#### The data ####
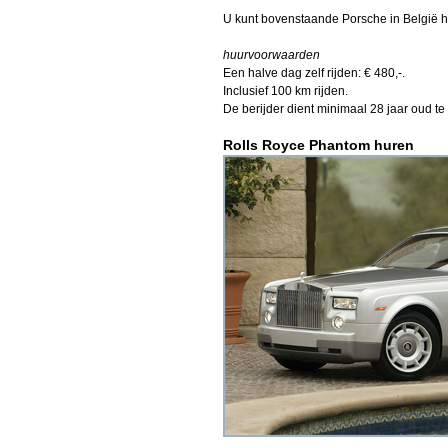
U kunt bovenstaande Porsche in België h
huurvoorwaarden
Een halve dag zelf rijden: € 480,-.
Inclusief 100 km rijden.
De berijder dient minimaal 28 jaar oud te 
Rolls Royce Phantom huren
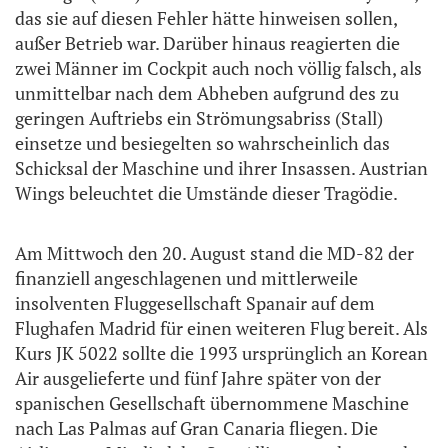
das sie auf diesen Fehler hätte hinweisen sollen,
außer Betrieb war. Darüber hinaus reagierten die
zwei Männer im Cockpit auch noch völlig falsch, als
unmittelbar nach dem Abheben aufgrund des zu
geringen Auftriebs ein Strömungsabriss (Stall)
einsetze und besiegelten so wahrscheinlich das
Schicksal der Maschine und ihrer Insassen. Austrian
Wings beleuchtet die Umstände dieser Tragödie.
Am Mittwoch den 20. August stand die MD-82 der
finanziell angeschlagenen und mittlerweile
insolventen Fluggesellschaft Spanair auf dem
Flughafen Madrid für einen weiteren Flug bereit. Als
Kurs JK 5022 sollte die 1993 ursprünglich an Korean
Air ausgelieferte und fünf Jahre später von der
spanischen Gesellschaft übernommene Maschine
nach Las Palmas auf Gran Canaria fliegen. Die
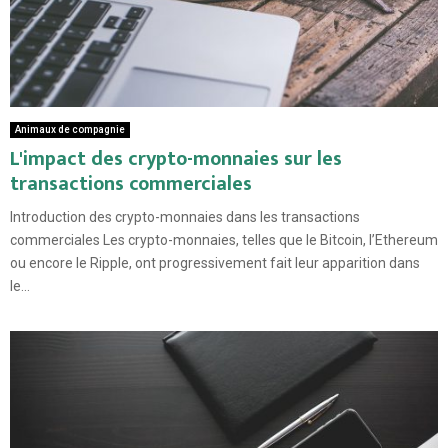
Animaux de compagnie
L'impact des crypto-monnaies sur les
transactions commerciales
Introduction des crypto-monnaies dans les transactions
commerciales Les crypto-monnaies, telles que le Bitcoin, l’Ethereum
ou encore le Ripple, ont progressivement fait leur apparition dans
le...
####
#### The data ####
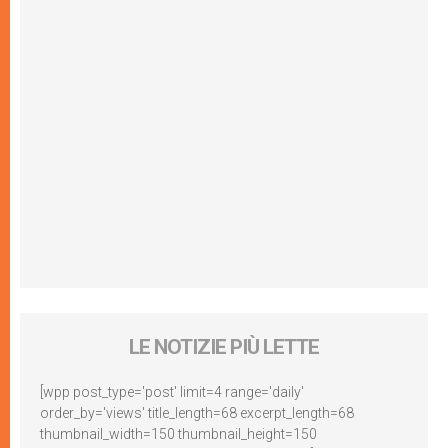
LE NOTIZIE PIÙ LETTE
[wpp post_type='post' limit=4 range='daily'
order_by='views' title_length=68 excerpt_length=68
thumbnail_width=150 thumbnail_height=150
####
■ Aim of the task: Arrange the lines from the line with "das sie auf" up to and including the line with "Am Mittwoch den" as a Markdown table with the columns Row and Line, leaving out any blank lines.

■ Reply to the task:
| Row | Line |
|---|---|
| 1 | das sie auf diesen Fehler hätte hinweisen sollen, |
| 2 | außer Betrieb war. Darüber hinaus reagierten die |
| 3 | zwei Männer im Cockpit auch noch völlig falsch, als |
| 4 | unmittelbar nach dem Abheben aufgrund des zu |
| 5 | geringen Auftriebs ein Strömungsabriss (Stall) |
| 6 | einsetze und besiegelten so wahrscheinlich das |
| 7 | Schicksal der Maschine und ihrer Insassen. Austrian |
| 8 | Wings beleuchtet die Umstände dieser Tragödie. |
| 9 | Am Mittwoch den 20. August stand die MD-82 der |